Weatherford Democrat

August 29, 2013

Council reviews downtown development plan

Still in draft phase, plan looks to guide changes to downtown through 2030


Weatherford Democrat

— By BRIAN SMITH

Weatherford City Council members Tuesday night got a look at the draft of an action plan to develop the downtown area and its sphere of influence.

Assistant City Manager Sharon Hayes said the plan comes from working with a number of focus groups and city staff during the last eight months or so. Four plan areas — making the area more inviting, economic development, keeping the downtown area historic character and safety concerns — were broken down into 20 subareas that will be worked on over the next several years, funding permitting.

Some of the ideas to accomplish the plan goals were listed as part of a report Hayes gave to the council:



More inviting

Improved technology with wi-fi in businesses and music, enhanced aesthetics, including more lighting, benches, landscaping, gathering places and a way-finding system along with expanded programming with smaller monthly events and the creation of a Downtown Merchants Association are all on the agenda to make the area more pedestrian-and shopper-friendly, which many respondents to recent surveys and meetings say is needed and could be done relatively soon.

Having more events on the square would increase revenue and visibility to businesses on the square, according to a staff report.



Economic development

Marketing of the southeast quadrant of the square with the creation of street events and more entertainment venues are being considered along with preserving and marketing the T&P Depot north of downtown. Preserving the historic character of downtown, which current business owners say they want to do, could be done by providing incentives for facade restoration of those businesses and even those that are presently vacant.

Creating a Downtown Merchants Association would also aid in promotion and marketing and is something that could be done fairly quickly and at little to no cost, which was noted by members of the Historic Preservation Commission and its recently formed downtown committee.



Keeping its character

One of the ways to keep the character which so many people come to town for would be for the city to adopt 2009 building codes, the mindset being older building codes tend to impede redevelopment of older buildings. Creating a parking garage with public restrooms would help eliminate two major problems in the eyes of residents.

Creating entry enhancements to help better define the downtown area and its image along with the creation of mixed use (commercial/residential areas) downtown is expected to bring more people into the area. Better defining the downtown and its sphere of influence would be the job of a proposed downtown coordination team which would keep track of improvements and their timing.

All the ideas presented, including potentially provide incentives for historic preservation and restoration while allowing for alternative designs, are all things many people wanted to see.



Easier public access

Redesigning peripheral streets to become one-way along with wider sidewalks, providing more Americans with Disabilities Act improvements and cutting through traffic on median streets to allow easier pedestrian access through downtown along with the creation of exclusive and shared bike lanes are considered priorities by many community members.
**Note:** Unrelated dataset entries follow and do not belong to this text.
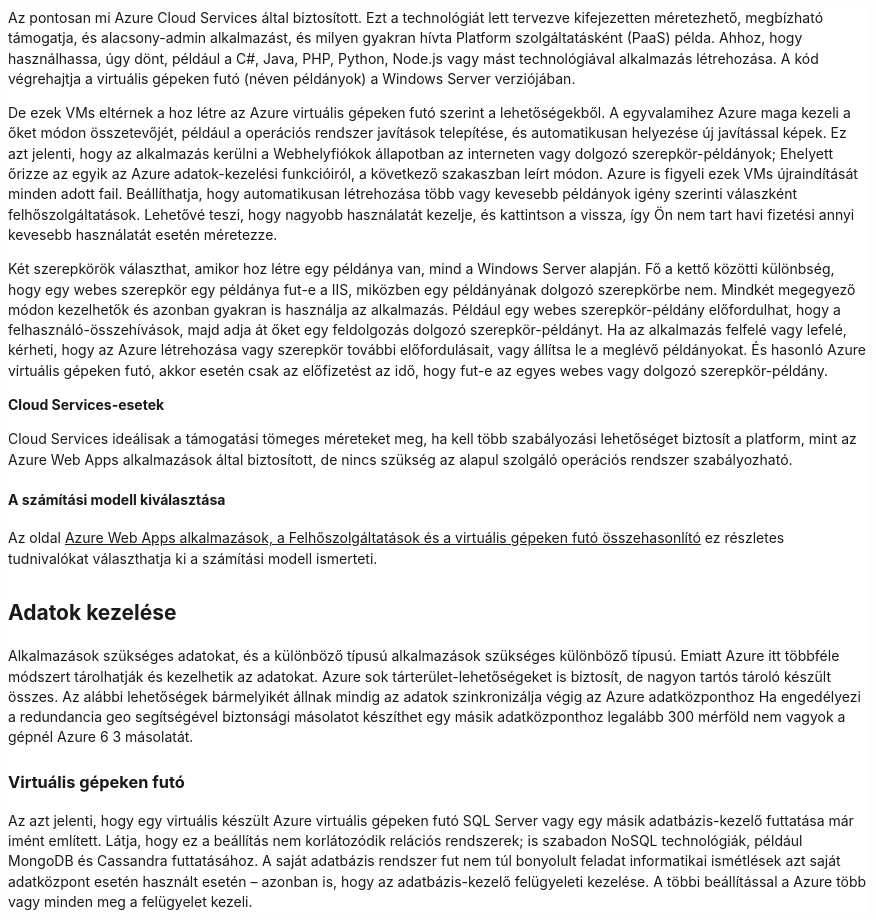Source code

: Az pontosan mi Azure Cloud Services által biztosított. Ezt a technológiát lett tervezve kifejezetten méretezhető, megbízható támogatja, és alacsony-admin alkalmazást, és milyen gyakran hívta Platform szolgáltatásként (PaaS) példa. Ahhoz, hogy használhassa, úgy dönt, például a C#, Java, PHP, Python, Node.js vagy mást technológiával alkalmazás létrehozása. A kód végrehajtja a virtuális gépeken futó (néven példányok) a Windows Server verziójában.

De ezek VMs eltérnek a hoz létre az Azure virtuális gépeken futó szerint a lehetőségekből. A egyvalamihez Azure maga kezeli a őket módon összetevőjét, például a operációs rendszer javítások telepítése, és automatikusan helyezése új javítással képek. Ez azt jelenti, hogy az alkalmazás kerülni a Webhelyfiókok állapotban az interneten vagy dolgozó szerepkör-példányok; Ehelyett őrizze az egyik az Azure adatok-kezelési funkcióiról, a következő szakaszban leírt módon. Azure is figyeli ezek VMs újraindítását minden adott fail. Beállíthatja, hogy automatikusan létrehozása több vagy kevesebb példányok igény szerinti válaszként felhőszolgáltatások. Lehetővé teszi, hogy nagyobb használatát kezelje, és kattintson a vissza, így Ön nem tart havi fizetési annyi kevesebb használatát esetén méretezze.

Két szerepkörök választhat, amikor hoz létre egy példánya van, mind a Windows Server alapján. Fő a kettő közötti különbség, hogy egy webes szerepkör egy példánya fut-e a IIS, miközben egy példányának dolgozó szerepkörbe nem. Mindkét megegyező módon kezelhetők és azonban gyakran is használja az alkalmazás. Például egy webes szerepkör-példány előfordulhat, hogy a felhasználó-összehívások, majd adja át őket egy feldolgozás dolgozó szerepkör-példányt. Ha az alkalmazás felfelé vagy lefelé, kérheti, hogy az Azure létrehozása vagy szerepkör további előfordulásait, vagy állítsa le a meglévő példányokat. És hasonló Azure virtuális gépeken futó, akkor esetén csak az előfizetést az idő, hogy fut-e az egyes webes vagy dolgozó szerepkör-példány.

**Cloud Services-esetek**

Cloud Services ideálisak a támogatási tömeges méreteket meg, ha kell több szabályozási lehetőséget biztosít a platform, mint az Azure Web Apps alkalmazások által biztosított, de nincs szükség az alapul szolgáló operációs rendszer szabályozható.

#### <a name="choosing-a-compute-model"></a>A számítási modell kiválasztása
Az oldal [Azure Web Apps alkalmazások, a Felhőszolgáltatások és a virtuális gépeken futó összehasonlító](./app-service-web/choose-web-site-cloud-service-vm.md) ez részletes tudnivalókat választhatja ki a számítási modell ismerteti.



## <a name="data-management"></a>Adatok kezelése

Alkalmazások szükséges adatokat, és a különböző típusú alkalmazások szükséges különböző típusú. Emiatt Azure itt többféle módszert tárolhatják és kezelhetik az adatokat. Azure sok tárterület-lehetőségeket is biztosít, de nagyon tartós tároló készült összes.  Az alábbi lehetőségek bármelyikét állnak mindig az adatok szinkronizálja végig az Azure adatközponthoz Ha engedélyezi a redundancia geo segítségével biztonsági másolatot készíthet egy másik adatközponthoz legalább 300 mérföld nem vagyok a gépnél Azure 6 3 másolatát.     


### <a name="in-virtual-machines"></a>Virtuális gépeken futó
Az azt jelenti, hogy egy virtuális készült Azure virtuális gépeken futó SQL Server vagy egy másik adatbázis-kezelő futtatása már imént említett. Látja, hogy ez a beállítás nem korlátozódik relációs rendszerek; is szabadon NoSQL technológiák, például MongoDB és Cassandra futtatásához. A saját adatbázis rendszer fut nem túl bonyolult feladat informatikai ismétlések azt saját adatközpont esetén használt esetén – azonban is, hogy az adatbázis-kezelő felügyeleti kezelése.  A többi beállítással a Azure több vagy minden meg a felügyelet kezeli.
As part of the city’s new Transportation Plan, creating an inner loop around the downtown area, using Alamo, Spring and Bridge streets would take truck traffic away from the square and make for easier flow for shoppers.

Making a number of downtown streets one way, including York, Dallas, Trinity, and Austin and providing more angled parking along Main Street would increase parking by as much as 30 percent.

Council was scheduled to look at the potential ideas, provide any necessary feedback before the plan goes to the Historic Preservation Commission Sept. 4. Director of Planning Craig Farmer said another large public meeting to vote on the final plan could be scheduled as early as October depending on what the committee wants to do.